BEGIN RECORDS TO PROCESS

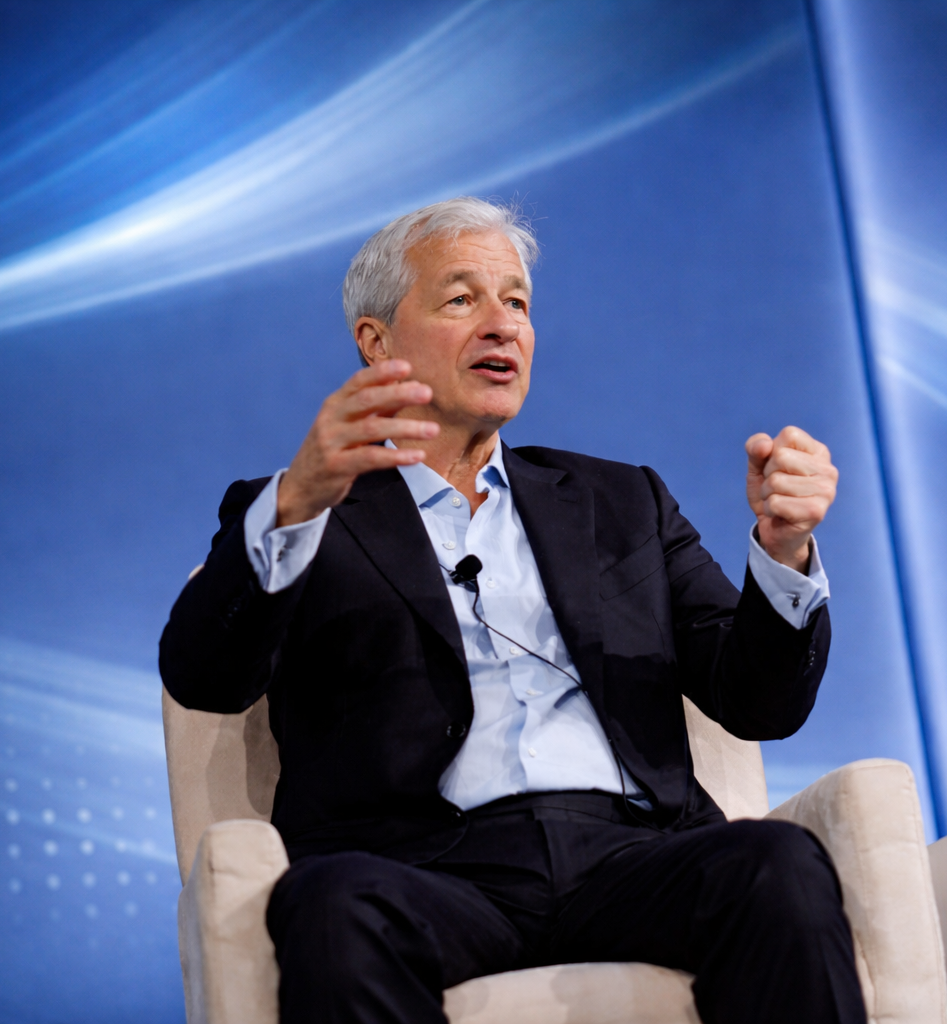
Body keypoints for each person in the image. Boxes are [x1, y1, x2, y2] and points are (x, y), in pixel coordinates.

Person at [159, 197, 857, 1024]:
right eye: (462, 299)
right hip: (421, 867)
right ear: (376, 341)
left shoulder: (620, 501)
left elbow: (761, 703)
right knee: (336, 908)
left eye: (517, 302)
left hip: (632, 856)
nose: (502, 325)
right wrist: (296, 503)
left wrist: (783, 552)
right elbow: (205, 677)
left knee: (777, 865)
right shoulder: (308, 510)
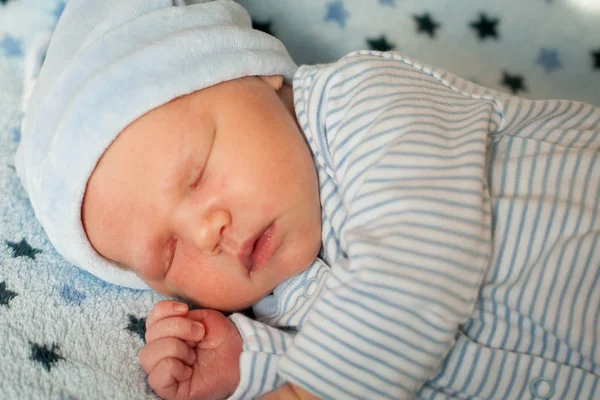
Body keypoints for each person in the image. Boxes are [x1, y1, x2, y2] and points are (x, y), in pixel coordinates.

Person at [15, 0, 600, 399]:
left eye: (196, 174)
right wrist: (243, 365)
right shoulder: (275, 305)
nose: (205, 233)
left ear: (259, 78)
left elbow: (417, 254)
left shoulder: (361, 100)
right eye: (166, 257)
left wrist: (308, 388)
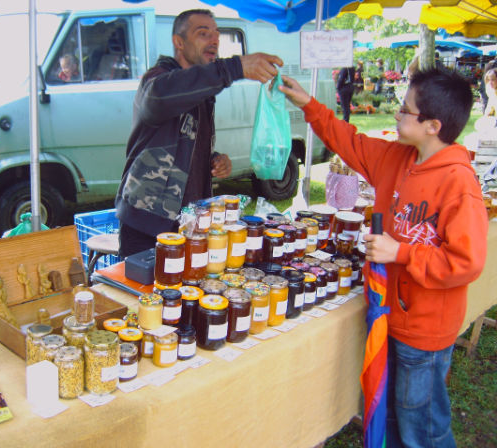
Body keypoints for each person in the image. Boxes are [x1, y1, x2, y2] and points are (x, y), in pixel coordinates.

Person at [278, 69, 488, 447]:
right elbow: (351, 143)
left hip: (425, 329)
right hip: (387, 314)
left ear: (432, 125)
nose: (396, 113)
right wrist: (308, 105)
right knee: (389, 412)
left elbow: (467, 262)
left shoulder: (459, 183)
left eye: (405, 110)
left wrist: (401, 252)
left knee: (422, 425)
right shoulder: (397, 157)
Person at [115, 9, 282, 258]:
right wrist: (233, 68)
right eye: (203, 33)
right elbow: (160, 97)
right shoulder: (157, 79)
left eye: (216, 34)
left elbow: (184, 142)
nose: (214, 40)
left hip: (190, 224)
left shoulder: (203, 91)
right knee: (145, 295)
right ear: (179, 42)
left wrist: (214, 158)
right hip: (148, 224)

END RECORDS TO PROCESS

Leave out the pictures and reproduce the rest of the records exactly.

Body keypoints for each person in the image. Boxes are [x1, y1, x2, y2] and points are (x, y), in pixel coordinates.

Person at [159, 197, 857, 1024]:
right eye: (462, 299)
right hip: (421, 867)
right ear: (376, 341)
left shoulder: (620, 501)
left elbow: (761, 703)
right knee: (336, 908)
left eye: (517, 302)
left hip: (632, 856)
nose: (502, 325)
right wrist: (296, 503)
left wrist: (783, 552)
right elbow: (205, 677)
left knee: (777, 865)
right shoulder: (308, 510)
Body keypoints for each person in the image. Boxes are [x1, y1, x2, y2] and points are (x, y), in pixel coordinates.

Person at [15, 0, 600, 399]:
left eye: (196, 174)
right wrist: (243, 365)
right shoulder: (275, 305)
nose: (205, 233)
left ear: (259, 78)
left elbow: (417, 254)
left shoulder: (361, 100)
right eye: (166, 257)
left wrist: (308, 388)
Body keypoints for each person in the image. Boxes are [x1, y1, x2, y2] and points are (x, y), in pixel coordinates.

Person at [278, 69, 488, 447]:
right elbow: (351, 143)
left hip: (425, 329)
right hip: (387, 314)
left ear: (432, 125)
nose: (396, 113)
right wrist: (308, 105)
right knee: (389, 412)
left elbow: (467, 262)
left shoulder: (459, 183)
left eye: (405, 110)
left wrist: (401, 252)
left knee: (422, 425)
right shoulder: (397, 157)
Person at [115, 9, 282, 258]:
right wrist: (233, 68)
right eye: (203, 33)
right elbow: (160, 97)
right shoulder: (157, 79)
left eye: (216, 34)
left elbow: (184, 142)
nose: (214, 40)
left hip: (190, 224)
left shoulder: (203, 91)
right knee: (145, 295)
right ear: (179, 42)
left wrist: (214, 158)
right hip: (148, 224)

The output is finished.